:: Job item ::
Please retype the data in full and exactly; the pictures are not part of the copy.

:: Task data ::
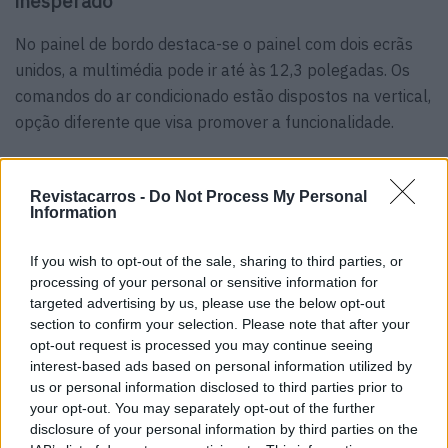
inesperado
No painel de bordo destaca-se o painel com dois ecrãs
unidos, a multimédia pode ir até às 12,3 polegadas. Os
comandos do ar condicionado estão dispostos na vertical,
opção diferente que visa promover a funcionalidade.
De resto, temos carregamento por indução, câmara
traseira, cruise control adaptativo, travagem automática
Revistacarros -
Do Not Process My Personal
Information
de emergência e detector de ângulo morto. Tudo o que se
espera de um modelo moderno, sem surpresas, mas com
If you wish to opt-out of the sale, sharing to third parties, or
boa execução.
processing of your personal or sensitive information for
targeted advertising by us, please use the below opt-out
Motores? Para já, só no Brasil
section to confirm your selection. Please note that after your
opt-out request is processed you may continue seeing
No mercado brasileiro, onde já foi apresentado, o i20
interest-based ads based on personal information utilized by
chega com um 1.0 atmosférico de 75 CV (a gasolina ou
us or personal information disclosed to third parties prior to
etanol) e caixa manual, e um 1.0 T-GDI turbo de 115 CV,
your opt-out. You may separately opt-out of the further
disclosure of your personal information by third parties on the
apenas com caixa automática. Nenhum deles é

:: Answer space ::
inesperado
No painel de bordo destaca-se o painel com dois ecrãs
unidos, a multimédia pode ir até às 12,3 polegadas. Os
comandos do ar condicionado estão dispostos na vertical,
opção diferente que visa promover a funcionalidade.
De resto, temos carregamento por indução, câmara
traseira, cruise control adaptativo, travagem automática
Revistacarros -
Do Not Process My Personal
Information
de emergência e detector de ângulo morto. Tudo o que se
espera de um modelo moderno, sem surpresas, mas com
If you wish to opt-out of the sale, sharing to third parties, or
boa execução.
processing of your personal or sensitive information for
targeted advertising by us, please use the below opt-out
Motores? Para já, só no Brasil
section to confirm your selection. Please note that after your
opt-out request is processed you may continue seeing
No mercado brasileiro, onde já foi apresentado, o i20
interest-based ads based on personal information utilized by
chega com um 1.0 atmosférico de 75 CV (a gasolina ou
us or personal information disclosed to third parties prior to
etanol) e caixa manual, e um 1.0 T-GDI turbo de 115 CV,
your opt-out. You may separately opt-out of the further
disclosure of your personal information by third parties on the
apenas com caixa automática. Nenhum deles é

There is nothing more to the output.